GDP real growth rate: 6.2 percent (2004 estimate)
GDP per capita: Purchasing power parity - $3,100 (2004 est.)
Public debt: 59.7 percent of GDP (federal debt only; state debt not included) (2004 est.)
Labor force: 482 million (2004 estimate)
Labor force by occupation: Agriculture 60 percent; industry 17 percent; services 23 percent (1999 estimate)
Unemployment rate: 9.2 percent (2004 estimate)
Population below poverty line: Estimates range between 25 percent and 29 percent
Oil production: 780,000 bbl/day (2004 estimate)
Oil consumption: 2.13 million bbl/day (2001 estimate)
Export partners: U.S. 18.4 percent; China 7.8 percent; UAE 6.7 percent; UK 4.8 percent; Hong Kong 4.3 percent; Germany 4 percent (2004 estimate)
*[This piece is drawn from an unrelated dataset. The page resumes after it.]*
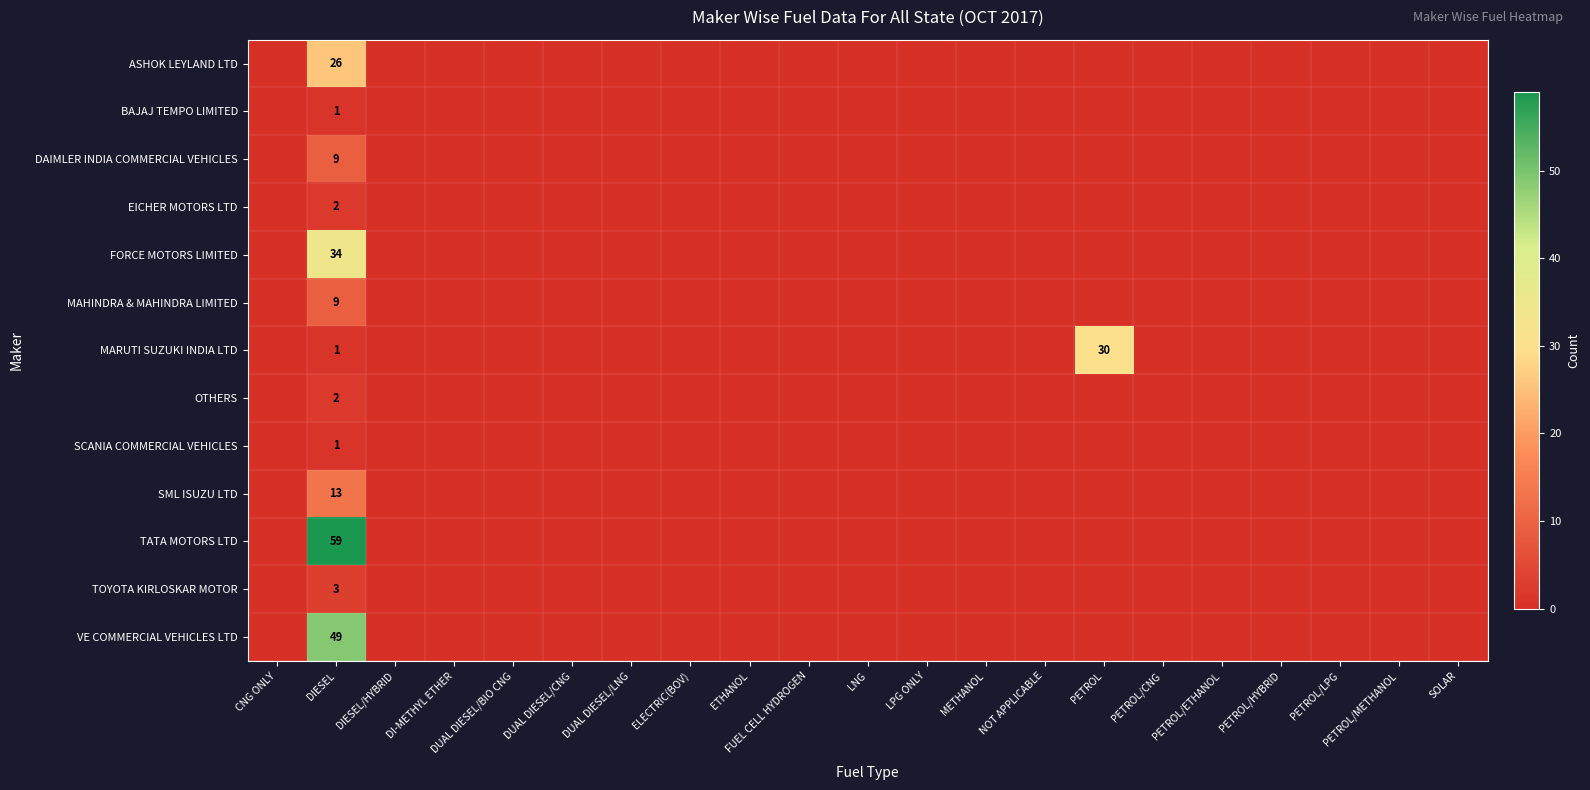

At which label does SML ISUZU LTD reach its minimum?

CNG ONLY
Import partners: U.S. 7 percent; Belgium 6.1 percent; China 5.9 percent; Singapore 4.8 percent; Australia 4.6 percent; UK 4.6 percent; Germany 4.5 percent (2004 percent)

The networks

Phone lines in use: 48.9 million (2003)
Mobile/cellular phones: 26,154,400 (2003)
Radio broadcast stations: 153 AM; 91 FM; 68 shortwave (1998)
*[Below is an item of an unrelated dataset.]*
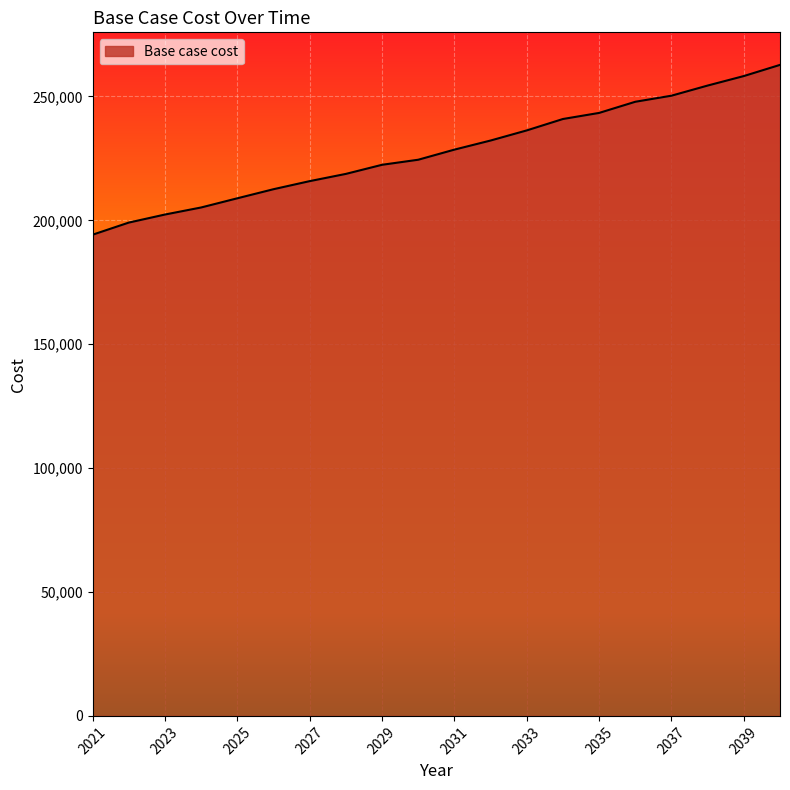

What is the greatest value displayed?

262718.0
TV broadcast stations: 562 (of which 82 stations have 1 kW or greater power and 480 stations have less than 1 kW of power) (1997)
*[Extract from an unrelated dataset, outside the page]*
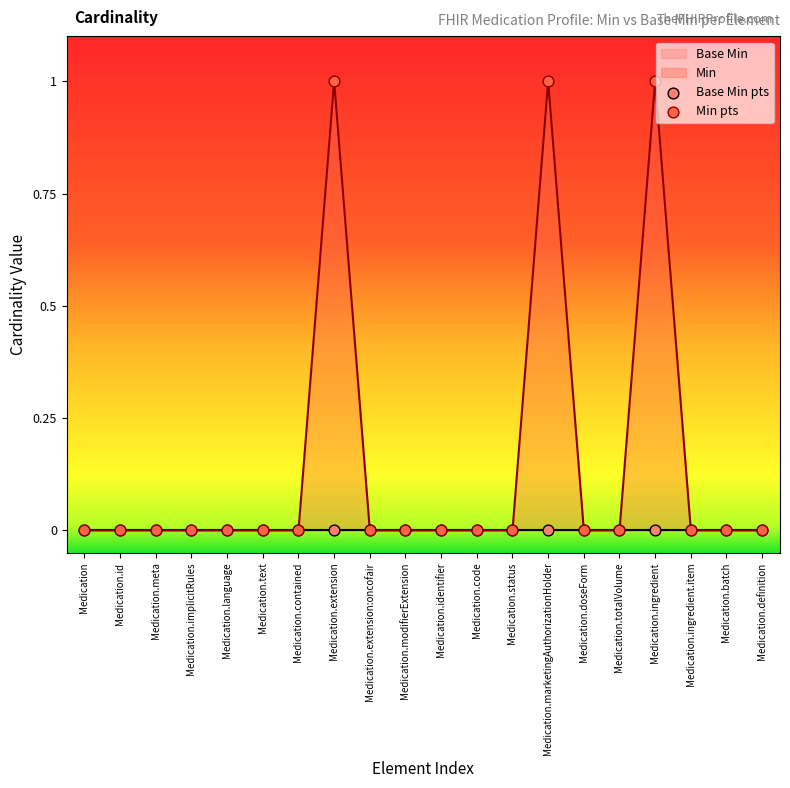

What is the change in value from Medication.identifier to Medication.ingredient?

+1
Internet country code: .in
Internet hosts: 86,871 (2003)
Internet users: 18.5 million (2003)

The government

Country name: Conventional long form: Republic of India, short form: India
Government type: Federal republic
Capital: New Delhi
Administrative divisions: 28 states and 7 union territories
Independence: 15 August 1947 (from UK)
National holiday: Republic Day, 26 January (1950)
Constitution: 26 January 1950; amended many times
Legal system: Based on English common law; limited judicial review of legislative acts; accepts compulsory ICJ jurisdiction, with reservations; separate personal law codes apply to Muslims, Christians, and Hindus
Suffrage: 18 years of age; universal
Military manpower: Fit for military service: males age 16-49: 219,471,999 (2005 est.)